You may not know the word, but you’ve seen the process. It’s when the images in a regular live-action film are traced over by animation artists, frame by frame, giving the movie a real-but-animated look. (Those of us of a certain age recall with fondness A-ha’s “Take on Me” music video, which used rotoscoping extensively.) “Waking Life” was rotoscoped to enhance the movie’s feeling of surreal dreaminess; “A Scanner Darkly” seems to be doing it just for the sake of doing it. If it weren’t quasi-animated, there would be almost nothing about the film worth noting.

Based on a novel by Philip K. Dick — whose works have inspired films both good (“Minority Report,” “Total Recall”) and bad (“Impostor,” “Paycheck”) — “Scanner” is set a few years in the future, in a heavily surveilled America where 20 percent of the citizens are addicted to a new illicit drug called Substance D. An organization called New Path is providing rehab for recovering D addicts, but their methods are mysterious and their treatment centers are not open to public scrutiny.

Officer Fred (Keanu Reeves) is a cop working deep undercover to expose a drug ring — so deep even his co-workers don’t know his true identity. (A costume called a scramble suit obscures the physical traits and voice of the wearer.) He shares a house with some paranoid burnout drug addicts, including Robert Downey Jr and Woody Harrelson. (Well, OK, characters PLAYED by Robert Downey Jr. and Woody Harrelson.) One of them rats out someone named Robert Arctor as a drug dealer, unaware (as are the cops) that Robert Arctor is — ta-da! — Officer Fred.

Soon Officer Fred is being instructed to plant bugs in Robert Arctor’s (i.e., his own) house and to secretly monitor all activities in the home, all in the interest of ferreting out the dealers and addicts. You can imagine what such an assignment does to the already rather schizophrenic Officer Fred, who’s been taking Substance D himself to aid in infiltrating the drug ring.
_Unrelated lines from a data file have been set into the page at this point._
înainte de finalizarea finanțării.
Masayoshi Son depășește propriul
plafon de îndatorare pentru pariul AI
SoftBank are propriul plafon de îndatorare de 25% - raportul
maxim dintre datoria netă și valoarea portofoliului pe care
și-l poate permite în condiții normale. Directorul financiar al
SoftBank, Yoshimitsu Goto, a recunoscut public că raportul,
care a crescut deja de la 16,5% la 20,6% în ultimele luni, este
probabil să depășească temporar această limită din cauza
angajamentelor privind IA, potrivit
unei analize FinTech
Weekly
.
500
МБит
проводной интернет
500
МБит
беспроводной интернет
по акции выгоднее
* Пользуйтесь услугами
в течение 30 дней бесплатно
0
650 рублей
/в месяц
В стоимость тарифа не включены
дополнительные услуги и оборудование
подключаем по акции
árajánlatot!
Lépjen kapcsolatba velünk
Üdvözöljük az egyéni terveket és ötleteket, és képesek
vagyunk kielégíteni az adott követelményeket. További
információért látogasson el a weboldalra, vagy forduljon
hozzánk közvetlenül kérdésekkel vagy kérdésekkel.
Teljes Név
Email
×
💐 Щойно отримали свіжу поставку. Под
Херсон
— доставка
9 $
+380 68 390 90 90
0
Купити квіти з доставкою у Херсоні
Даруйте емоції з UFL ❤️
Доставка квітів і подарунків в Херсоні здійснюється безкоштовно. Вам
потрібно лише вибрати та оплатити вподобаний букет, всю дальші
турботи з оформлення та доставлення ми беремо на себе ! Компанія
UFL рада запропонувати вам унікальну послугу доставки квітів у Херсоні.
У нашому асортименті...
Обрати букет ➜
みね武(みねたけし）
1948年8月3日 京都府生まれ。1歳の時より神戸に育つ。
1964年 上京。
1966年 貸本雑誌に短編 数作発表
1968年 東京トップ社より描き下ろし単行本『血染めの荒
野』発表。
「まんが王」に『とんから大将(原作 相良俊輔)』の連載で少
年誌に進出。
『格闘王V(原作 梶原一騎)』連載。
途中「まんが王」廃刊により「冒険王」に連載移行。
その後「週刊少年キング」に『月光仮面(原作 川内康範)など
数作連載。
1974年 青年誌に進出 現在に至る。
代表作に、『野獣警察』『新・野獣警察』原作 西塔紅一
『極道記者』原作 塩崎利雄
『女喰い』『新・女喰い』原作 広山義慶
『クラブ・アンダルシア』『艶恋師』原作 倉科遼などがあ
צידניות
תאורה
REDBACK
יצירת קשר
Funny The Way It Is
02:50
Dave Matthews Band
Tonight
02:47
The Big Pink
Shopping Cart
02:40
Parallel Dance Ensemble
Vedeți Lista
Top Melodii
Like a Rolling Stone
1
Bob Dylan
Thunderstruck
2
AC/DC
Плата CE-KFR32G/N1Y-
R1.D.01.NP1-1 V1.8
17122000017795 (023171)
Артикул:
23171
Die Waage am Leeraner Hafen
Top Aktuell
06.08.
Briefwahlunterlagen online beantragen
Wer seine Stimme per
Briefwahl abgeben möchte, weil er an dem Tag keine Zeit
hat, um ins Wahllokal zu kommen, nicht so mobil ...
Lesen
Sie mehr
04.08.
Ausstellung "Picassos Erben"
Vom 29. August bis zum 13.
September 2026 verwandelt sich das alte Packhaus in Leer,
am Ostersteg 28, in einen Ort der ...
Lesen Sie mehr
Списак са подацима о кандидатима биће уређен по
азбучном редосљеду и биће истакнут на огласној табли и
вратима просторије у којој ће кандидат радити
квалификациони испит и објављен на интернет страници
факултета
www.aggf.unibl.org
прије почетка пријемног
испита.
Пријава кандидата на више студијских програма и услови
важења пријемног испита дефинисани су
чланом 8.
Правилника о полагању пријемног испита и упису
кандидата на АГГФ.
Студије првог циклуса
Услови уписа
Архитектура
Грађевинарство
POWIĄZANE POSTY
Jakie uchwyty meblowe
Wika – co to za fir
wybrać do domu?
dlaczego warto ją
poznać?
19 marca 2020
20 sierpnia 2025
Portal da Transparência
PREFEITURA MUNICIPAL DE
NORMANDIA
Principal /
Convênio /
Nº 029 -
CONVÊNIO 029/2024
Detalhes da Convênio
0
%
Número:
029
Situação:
A pretty decent premise, you’ll agree, but the story doesn’t give it the respect it deserves. Instead, it’s used as a stepping-stone to a larger, more complicated treatise on the government’s abuse of power (one of Dick’s favorite themes). Which is all well and good, except “A Scanner Darkly,” for all its intriguing visual elements, turns out to be a rather mundane story, not particularly surprising or twisty or inventive.

Acting-wise, it’s like a greatest hits collection: Harrison and Downey play crazy people, and Reeves exudes his usual dull confusion. Winona Ryder is in there, too, as a friend of Robert Arctor’s.

I think some people will be tricked by the unusual visual style into thinking the film is more interesting than it is. I say look beyond that at what’s actually happening and you’ll realize that without the rotoscoping, the movie would be completely undistinguished, competent but only mildly entertaining.

C (1 hr., 40 min.; R, some harsh profanity, brief nudity, brief strong sexuality.)